04/03/09

vidas

Impressionante. As pessoas ouvem-se cada vez menos e falam cada vez mais. Conversamos, opinamos, e estamos tão preocupados em impor o nosso ponto de vista que a opinião dos outros não nos interessa muito, quase nada. É até indício de menosprezo, se é diferente da nossa opinião. É até sinal de ofensa, se insistimos na nossa opinião sobre um determinado assunto e o outro não concorda. Caímos nos mesmos erros, sucessivamente, prometendo que para a próxima a atenção será outra, será uma atenção mais atenta. Mas não, na próxima insistimos na nossa opinião e desvalorizamos a opinião dos outros. Isto é mau, muito mau, tolhe-nos, a nós, mais do que aos outros. Não estar atento é sinal de pouca inteligência. Não ouvir é sinal que sabemos muito pouco e não estamos interessados em aprender muito mais.

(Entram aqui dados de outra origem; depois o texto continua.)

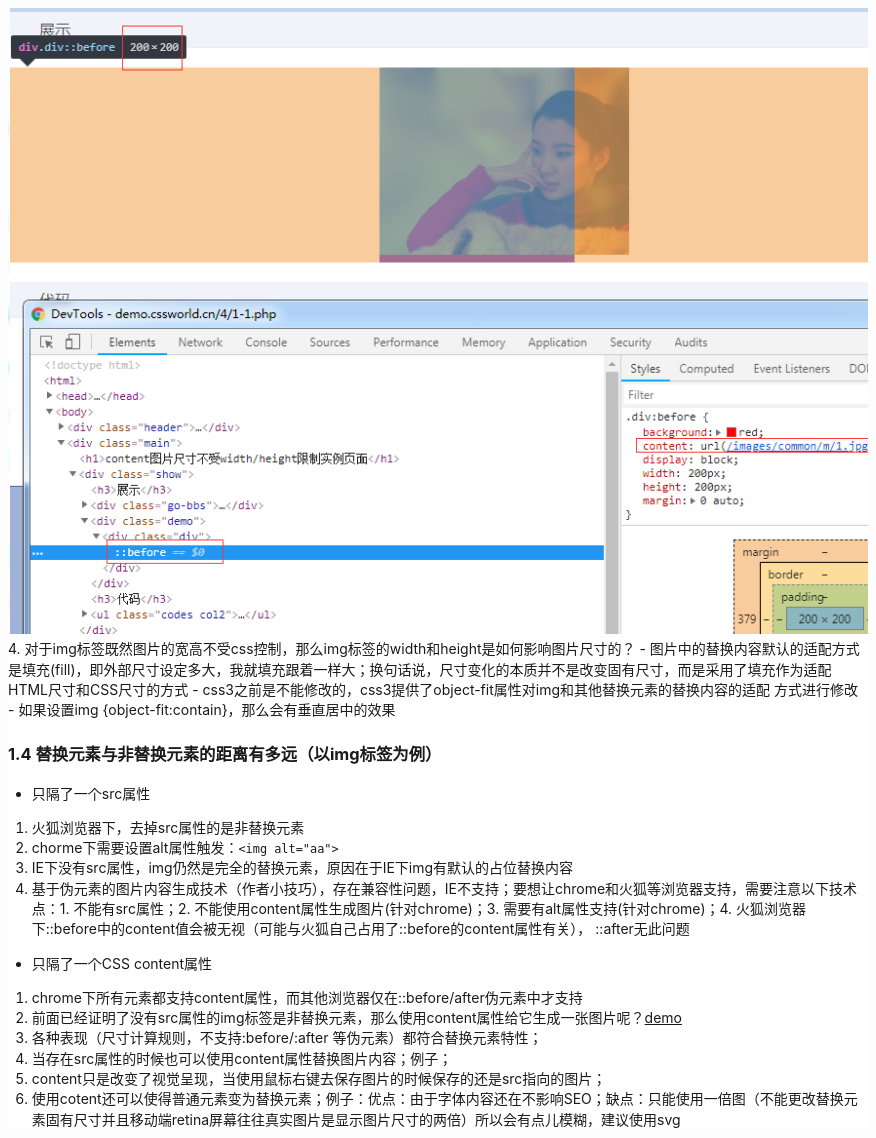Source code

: ![avatar](../images/css/css-world/4.2.png)
4. 对于img标签既然图片的宽高不受css控制，那么img标签的width和height是如何影响图片尺寸的？
    - 图片中的替换内容默认的适配方式是填充(fill)，即外部尺寸设定多大，我就填充跟着一样大；换句话说，尺寸变化的本质并不是改变固有尺寸，而是采用了填充作为适配HTML尺寸和CSS尺寸的方式
    - css3之前是不能修改的，css3提供了object-fit属性对img和其他替换元素的替换内容的适配 方式进行修改
    - 如果设置img {object-fit:contain}，那么会有垂直居中的效果

### 1.4 替换元素与非替换元素的距离有多远（以img标签为例）
- 只隔了一个src属性 
1. 火狐浏览器下，去掉src属性的<img>是非替换元素
2. chorme下需要设置alt属性触发：`<img alt="aa">`
3. IE下没有src属性，img仍然是完全的替换元素，原因在于IE下img有默认的占位替换内容
4. 基于伪元素的图片内容生成技术（作者小技巧），存在兼容性问题，IE不支持；要想让chrome和火狐等浏览器支持，需要注意以下技术点：1. 不能有src属性；2. 不能使用content属性生成图片(针对chrome)；3. 需要有alt属性支持(针对chrome)；4. 火狐浏览器下::before中的content值会被无视（可能与火狐自己占用了::before的content属性有关）， ::after无此问题
    
- 只隔了一个CSS content属性
1. chrome下所有元素都支持content属性，而其他浏览器仅在::before/after伪元素中才支持
2. 前面已经证明了没有src属性的img标签是非替换元素，那么使用content属性给它生成一张图片呢？[demo](https://demo.cssworld.cn/4/1-3.php)
3. 各种表现（尺寸计算规则，不支持:before/:after 等伪元素）都符合替换元素特性；
4. 当存在src属性的时候也可以使用content属性替换图片内容；例子；
5. content只是改变了视觉呈现，当使用鼠标右键去保存图片的时候保存的还是src指向的图片；
6. 使用cotent还可以使得普通元素变为替换元素；例子：优点：由于字体内容还在不影响SEO；缺点：只能使用一倍图（不能更改替换元素固有尺寸并且移动端retina屏幕往往真实图片是显示图片尺寸的两倍）所以会有点儿模糊，建议使用svg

Numa reunião de família, por exemplo, todas as pessoas com vidas e interesses diferentes, mas laços fortes de sangue, de amizade, de amor. Ninguém se ouve, ou poucos ouvem, a maioria tenta freneticamente explicar aos outros que as opções deles são melhores do que a dos outros e que se os outros não fazem como eles é porque não estão a ver bem a coisa. O silêncio, em mim, ou a ausência de contra argumentação nestas situações tomam-me cada vez mais. Berrar, discutir, contra argumentar, para quê? A minha vida não é melhor do que a tua vida mas se eu quisesse ter uma vida como a vida que tu escolheste mudaria de vida e passaria a não ter vida porque não seria a que escolhi. A nossa vida, a vida dos outros, as nossas opções de vida, as opções de vida dos outros, não são melhores ou piores. São só as nossas. A vida como ela é! Esta última frase faz-me lembrar o grande dramaturgo, jornalista e escritor brasileiro Nélson Rodrigues (que muito aprecio). Um pequeno plágio, seja. E viva a diferença!